■ ФРАГМЕНТ ТЕКСТА
Жуковский радовался, зная, что Пушкин ценит его дружбу.
Пушкин ценил его. Очень. За прекрасную душу, за поэтический дар. Как-то, увидя у Тургеневых новый портрет Жуковского, Пушкин долго рассматривал его, а потом написал внизу:
Его стихов пленительная сладость
Пройдёт веков завистливую даль,
И, внемля им, вздохнёт о славе младость,
Утешится безмолвная печаль
И резвая задумается радость.
Да, пленительным стихам Орфея — Жуковского суждена долгая жизнь. Но не всё в этих стихах было по сердцу Пушкину. И особенно смирение. Воспевая жалобы страдающего человеческого сердца, Жуковский звал к смирению, уходил от жизни в таинственный фантастический мир, уповая на счастье в небесах. Пушкин весь был на земле. И восставал против горестей. Боролся за счастье. Земное, не небесное. Его воспевал. Потому-то и вернул он на землю «Двенадцать спящих дев». И творца бы их вернул, если б только мог…
Пушкин покидал гостеприимную квартиру на Крюковом канале, когда в мирной Коломне уже давно были погашены последние огни и только ветер гулял по пустынным улицам.
Пушкин шёл не один. Молодой педагог Плетнёв тоже жил на Фонтанке за Обуховым мостом, в Военно-Сиротском доме, где преподавал. Они дружно шагали, зябко кутаясь в плащи и, дойдя до Фонтанки, расходились. Пушкин шёл направо, Плетнёв — налево. Но нередко оба сворачивали в одну и ту же сторону и провожали один другого, не желая прерывать увлекательную беседу. И длинные петербургские концы им казались короткими.
«С Карамзиным, с Карамзиной»

■ ДАННЫЕ
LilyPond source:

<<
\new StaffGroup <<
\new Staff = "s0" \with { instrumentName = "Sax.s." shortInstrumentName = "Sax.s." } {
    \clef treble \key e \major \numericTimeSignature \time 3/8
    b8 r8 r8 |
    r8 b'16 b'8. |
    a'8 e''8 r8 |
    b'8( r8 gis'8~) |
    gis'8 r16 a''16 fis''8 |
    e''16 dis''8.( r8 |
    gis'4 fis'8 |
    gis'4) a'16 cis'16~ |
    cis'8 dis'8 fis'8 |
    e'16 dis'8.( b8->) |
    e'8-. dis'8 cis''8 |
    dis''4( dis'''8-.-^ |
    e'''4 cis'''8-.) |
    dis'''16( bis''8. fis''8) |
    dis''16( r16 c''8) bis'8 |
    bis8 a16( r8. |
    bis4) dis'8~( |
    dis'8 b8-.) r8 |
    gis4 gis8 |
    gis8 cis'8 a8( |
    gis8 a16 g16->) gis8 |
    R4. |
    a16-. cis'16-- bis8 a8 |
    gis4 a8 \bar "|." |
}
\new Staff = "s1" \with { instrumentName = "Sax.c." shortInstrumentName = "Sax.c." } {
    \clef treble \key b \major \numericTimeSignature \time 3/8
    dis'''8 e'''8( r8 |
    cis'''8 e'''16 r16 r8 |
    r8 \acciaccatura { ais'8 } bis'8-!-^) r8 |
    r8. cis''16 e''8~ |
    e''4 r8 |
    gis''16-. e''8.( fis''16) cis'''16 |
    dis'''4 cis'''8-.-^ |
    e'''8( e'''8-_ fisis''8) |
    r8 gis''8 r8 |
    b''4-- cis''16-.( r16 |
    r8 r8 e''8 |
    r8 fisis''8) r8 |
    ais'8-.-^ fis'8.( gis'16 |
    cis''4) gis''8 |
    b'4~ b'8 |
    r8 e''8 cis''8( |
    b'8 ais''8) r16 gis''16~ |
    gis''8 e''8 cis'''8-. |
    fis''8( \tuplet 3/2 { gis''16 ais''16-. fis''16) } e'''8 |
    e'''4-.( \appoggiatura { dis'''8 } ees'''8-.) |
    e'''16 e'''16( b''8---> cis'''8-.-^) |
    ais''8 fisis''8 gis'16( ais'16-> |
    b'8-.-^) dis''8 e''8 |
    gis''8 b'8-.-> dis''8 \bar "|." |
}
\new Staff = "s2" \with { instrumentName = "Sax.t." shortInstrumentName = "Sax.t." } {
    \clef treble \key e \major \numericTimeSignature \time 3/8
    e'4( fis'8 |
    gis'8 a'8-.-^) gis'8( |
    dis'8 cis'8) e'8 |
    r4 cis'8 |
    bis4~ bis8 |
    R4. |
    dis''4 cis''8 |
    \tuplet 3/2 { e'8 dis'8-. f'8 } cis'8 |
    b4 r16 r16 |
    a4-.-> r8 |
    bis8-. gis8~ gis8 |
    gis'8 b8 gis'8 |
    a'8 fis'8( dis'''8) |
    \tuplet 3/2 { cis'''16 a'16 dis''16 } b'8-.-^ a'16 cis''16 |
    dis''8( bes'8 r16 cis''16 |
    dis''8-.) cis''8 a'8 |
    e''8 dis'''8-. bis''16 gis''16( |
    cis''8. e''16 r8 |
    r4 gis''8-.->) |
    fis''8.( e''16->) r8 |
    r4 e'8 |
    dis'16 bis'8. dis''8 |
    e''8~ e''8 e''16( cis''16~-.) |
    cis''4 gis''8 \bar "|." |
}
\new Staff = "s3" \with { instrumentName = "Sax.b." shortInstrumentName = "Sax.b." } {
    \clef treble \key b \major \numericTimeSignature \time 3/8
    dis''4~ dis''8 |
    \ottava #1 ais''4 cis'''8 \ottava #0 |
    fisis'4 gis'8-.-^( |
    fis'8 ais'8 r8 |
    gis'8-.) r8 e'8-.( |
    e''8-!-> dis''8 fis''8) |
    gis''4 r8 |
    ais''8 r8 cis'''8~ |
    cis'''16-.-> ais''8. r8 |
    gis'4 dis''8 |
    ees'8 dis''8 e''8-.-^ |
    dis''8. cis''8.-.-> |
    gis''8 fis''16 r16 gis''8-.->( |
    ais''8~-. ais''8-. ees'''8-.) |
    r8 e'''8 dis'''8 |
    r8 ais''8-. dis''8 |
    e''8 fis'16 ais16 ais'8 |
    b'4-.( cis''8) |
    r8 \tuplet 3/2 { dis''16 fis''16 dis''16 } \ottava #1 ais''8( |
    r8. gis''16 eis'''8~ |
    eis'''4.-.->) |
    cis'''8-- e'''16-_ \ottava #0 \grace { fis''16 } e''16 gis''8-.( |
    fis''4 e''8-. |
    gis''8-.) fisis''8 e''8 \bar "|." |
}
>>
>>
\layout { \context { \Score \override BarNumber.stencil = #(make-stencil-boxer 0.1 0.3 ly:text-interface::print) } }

■ ЗАДАНИЕ
Допишите следующую часть фрагмента о Пушкине и Жуковском, начав сразу после его последней строки.

■ ВАШ ОТВЕТ
Новый, 1818 год начался для Пушкина несчастливо. В феврале он заболел. Горячка надолго уложила его в постель.
В те времена «горячкой» называли всякую длительную болезнь с высокой температурой. Лекаря различали горячку нервную, желчную и гнилую. У Пушкина определили чуть ли не самую опасную — гнилую.
В доме царила тревожная тишина. Все ходили на цыпочках с озабоченными лицами. Шутка сказать — сам известный Лейтон ни за что не ручался.
Но больной был молод, крепок. Даже ванны со льдом, которыми Лейтон его пользовал, не причинили вреда. Прохворав шесть недель, Пушкин выздоровел.
«Сия болезнь, — вспоминал позднее Пушкин, — оставила во мне впечатление приятное. Друзья навещали меня довольно часто: их разговоры сокращали скучные вечера. Чувство выздоровления — одно из самых сладостных. Помню нетерпение, с которым ожидал я весны, хоть это время года обыкновенно наводит на меня тоску и даже вредит моему здоровью. Но душный воздух и закрытые окна так мне надоели во время болезни моей, что весна являлась моему воображению со всей поэтическою своею прелестию. Это было в феврале 1818 года».